**** PAGE EXTRACT ****
I'm not sure why i feel kinda emo this week..
i juz feel like crying but i juz can't...like seriously..
i dunnoe where or when but i really hope i would juz cry so dat the pain i feel inside of me would fade away..
its kinda funny right how i wish dat i would cry while lots of other ppl are wishing for them not too cry..
i have been hiding tis pain i feel by putting on a fake smile and laughing away to every single joke eventhough it may be kinda lame..
if u were to notice..i have been eating quite alot of late and when i eat lot it juz means i am feeling down ok...
i am sorry to Faeez for being so cold towards u juz now by saying ur a jinx and ignoring u..
eventhough i said those hurtful words while i was laughing and u were also laughing..but i think u felt hurt rght??i dunnoe why but i juz dunnoe why should i treat u kindly when u dun treat me the way u want to be treated..
****
> [TASKS AND EXERCISES]
A – List the things the writer of the post apologizes to Faeez for.
B – Output the part of the post that begins with the words "its kinda funny" and stops after "feeling down ok...".
C – Rewrite the paragraph of the post that starts "i have been hiding tis pain" as one shorter sentence with the same main facts.
The data after this point is separate material from the post.
**** RECORD LIST ****
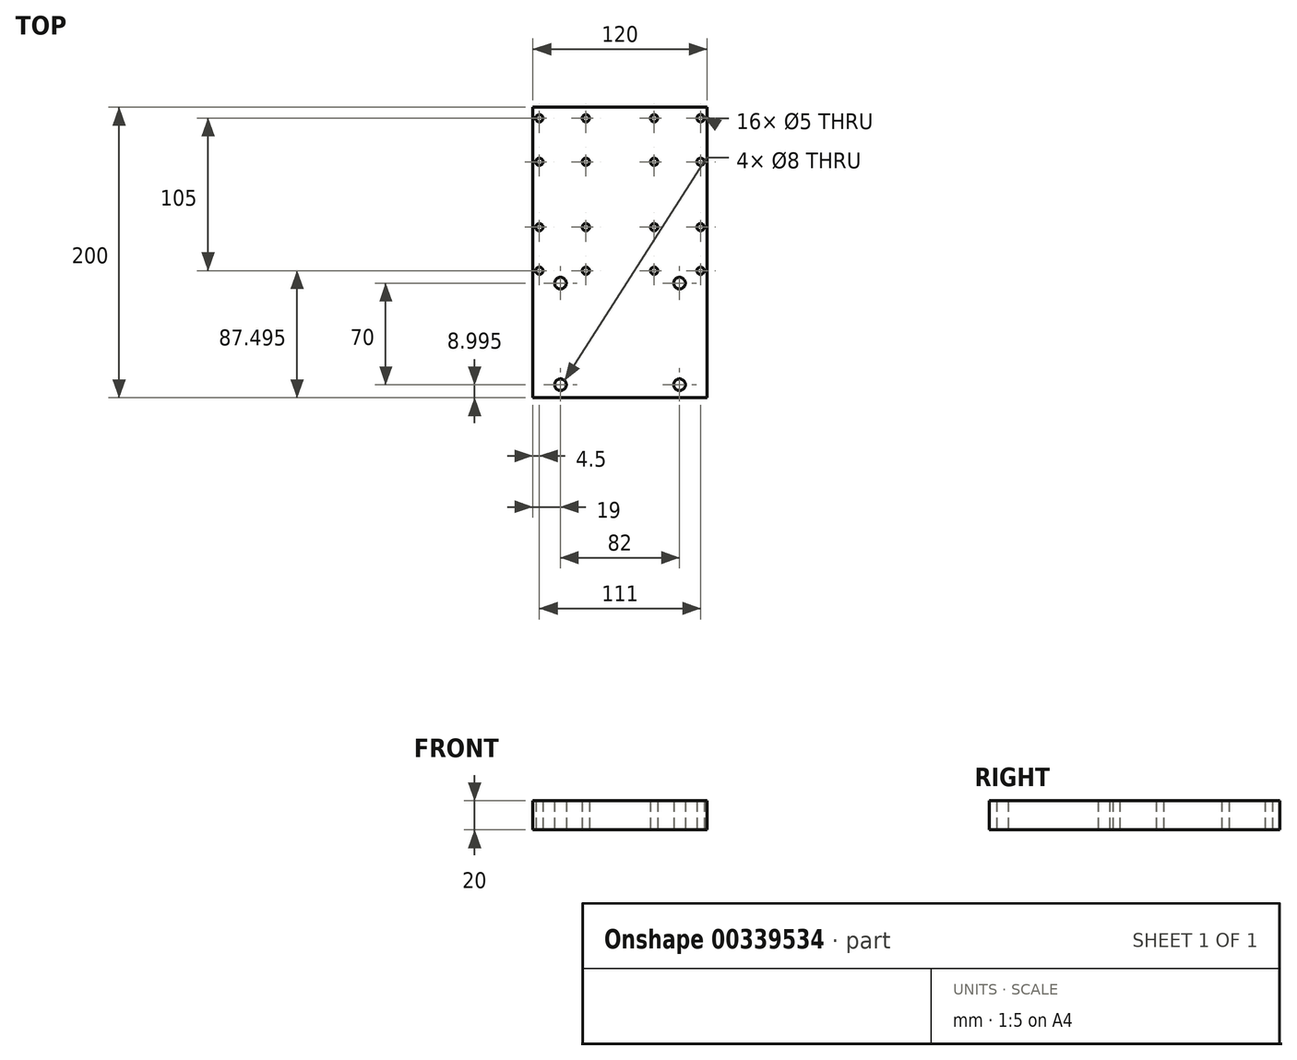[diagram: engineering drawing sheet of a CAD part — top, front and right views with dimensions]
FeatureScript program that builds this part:
annotation { "Feature Type Name" : "Feature", "Feature Type Description" : "" }
export const myFeature = defineFeature(function(context is Context, id is Id, definition is map)
    precondition{}
    {
        {
            var Q0;
            Q0=qCreatedBy(makeId("Top.planeOp"),FACE);
            var sketch = newSketch(context, id + "F0", { "sketchPlane" : qUnion([Q0])});
            skLineSegment(sketch, "E0.bottom", {"start": v(-60, 155.37) * mm, "end": v(60, 155.37) * mm});
            skLineSegment(sketch, "E0.top", {"start": v(-60, -44.63) * mm, "end": v(60, -44.63) * mm});
            skLineSegment(sketch, "E0.left", {"start": v(-60, 155.37) * mm, "end": v(-60, -44.63) * mm});
            skLineSegment(sketch, "E0.right", {"start": v(60, 155.37) * mm, "end": v(60, -44.63) * mm});
            skLineSegment(sketch, "E1", {"start": v(-60, 35.37) * mm, "end": v(60, 35.37) * mm, "construction": true});
            skLineSegment(sketch, "E2", {"start": v(0, -44.63) * mm, "end": v(0, 155.37) * mm, "construction": true});
            skPoint(sketch, "E2.startSnap0", {"position": v(0, -44.63) * mm});
            skLineSegment(sketch, "E3", {"start": v(-60, 147.87) * mm, "end": v(60, 147.87) * mm, "construction": true});
            skLineSegment(sketch, "E4", {"start": v(-23.5, 155.37) * mm, "end": v(-23.5, 35.37) * mm, "construction": true});
            skLineSegment(sketch, "E5", {"start": v(-55.5, 155.37) * mm, "end": v(-55.5, 35.37) * mm, "construction": true});
            skLineSegment(sketch, "E6", {"start": v(55.5, 155.37) * mm, "end": v(55.5, 35.37) * mm, "construction": true});
            skLineSegment(sketch, "E7", {"start": v(23.5, 155.37) * mm, "end": v(23.5, 35.37) * mm, "construction": true});
            skLineSegment(sketch, "E8", {"start": v(-60, 117.87) * mm, "end": v(60, 117.87) * mm, "construction": true});
            skLineSegment(sketch, "E9", {"start": v(-60, 72.87) * mm, "end": v(60, 72.87) * mm, "construction": true});
            skLineSegment(sketch, "E10", {"start": v(-60, 42.87) * mm, "end": v(60, 42.87) * mm, "construction": true});
            skLineSegment(sketch, "E11", {"start": v(-39.5, 155.37) * mm, "end": v(-39.5, 35.37) * mm, "construction": true});
            skLineSegment(sketch, "E12", {"start": v(39.5, 155.37) * mm, "end": v(39.5, 35.37) * mm, "construction": true});
            skLineSegment(sketch, "E13", {"start": v(-60, -35.63) * mm, "end": v(60, -35.63) * mm, "construction": true});
            skLineSegment(sketch, "E14", {"start": v(-60, 34.37) * mm, "end": v(60, 34.37) * mm, "construction": true});
            skCircle(sketch, "E15", {"center": v(-41, -35.63) * mm, "radius": 4 * mm});
            skCircle(sketch, "E16", {"center": v(41, -35.63) * mm, "radius": 4 * mm});
            skCircle(sketch, "E17", {"center": v(-41, 34.37) * mm, "radius": 4 * mm});
            skCircle(sketch, "E18", {"center": v(41, 34.37) * mm, "radius": 4 * mm});
            skCircle(sketch, "E19", {"center": v(-55.5, 147.87) * mm, "radius": 2.5 * mm});
            skCircle(sketch, "E20", {"center": v(-23.5, 147.87) * mm, "radius": 2.5 * mm});
            skCircle(sketch, "E21", {"center": v(-55.5, 117.87) * mm, "radius": 2.5 * mm});
            skCircle(sketch, "E22", {"center": v(-23.5, 117.87) * mm, "radius": 2.5 * mm});
            skCircle(sketch, "E23", {"center": v(23.5, 147.87) * mm, "radius": 2.5 * mm});
            skCircle(sketch, "E24", {"center": v(23.5, 117.87) * mm, "radius": 2.5 * mm});
            skCircle(sketch, "E25", {"center": v(55.5, 147.87) * mm, "radius": 2.5 * mm});
            skCircle(sketch, "E26", {"center": v(55.5, 117.87) * mm, "radius": 2.5 * mm});
            skCircle(sketch, "E27", {"center": v(-55.5, 72.87) * mm, "radius": 2.5 * mm});
            skCircle(sketch, "E28", {"center": v(-23.5, 72.87) * mm, "radius": 2.5 * mm});
            skCircle(sketch, "E29", {"center": v(-55.5, 42.87) * mm, "radius": 2.5 * mm});
            skCircle(sketch, "E30", {"center": v(-23.5, 42.87) * mm, "radius": 2.5 * mm});
            skCircle(sketch, "E31", {"center": v(23.5, 42.87) * mm, "radius": 2.5 * mm});
            skCircle(sketch, "E32", {"center": v(23.5, 72.87) * mm, "radius": 2.5 * mm});
            skCircle(sketch, "E33", {"center": v(55.5, 72.87) * mm, "radius": 2.5 * mm});
            skCircle(sketch, "E34", {"center": v(55.5, 42.87) * mm, "radius": 2.5 * mm});
            skSolve(sketch);
        }
        {
            var Q0;
            Q0 = qSketchRegion(id + "F0", true);
            extrude(context, id + "F1", {"entities" : qUnion([Q0]), "depth" : 20 * mm});
        }
    });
****
> [OUTPUTS IN ORDER]
A –
- Being cold toward Faeez
- Saying Faeez is a jinx
- Ignoring Faeez

B –
its kinda funny right how i wish dat i would cry while lots of other ppl are wishing for them not too cry..
i have been hiding tis pain i feel by putting on a fake smile and laughing away to every single joke eventhough it may be kinda lame..
if u were to notice..i have been eating quite alot of late and when i eat lot it juz means i am feeling down ok...

C – The writer has been hiding this pain behind a fake smile and by laughing at every joke, even somewhat lame ones.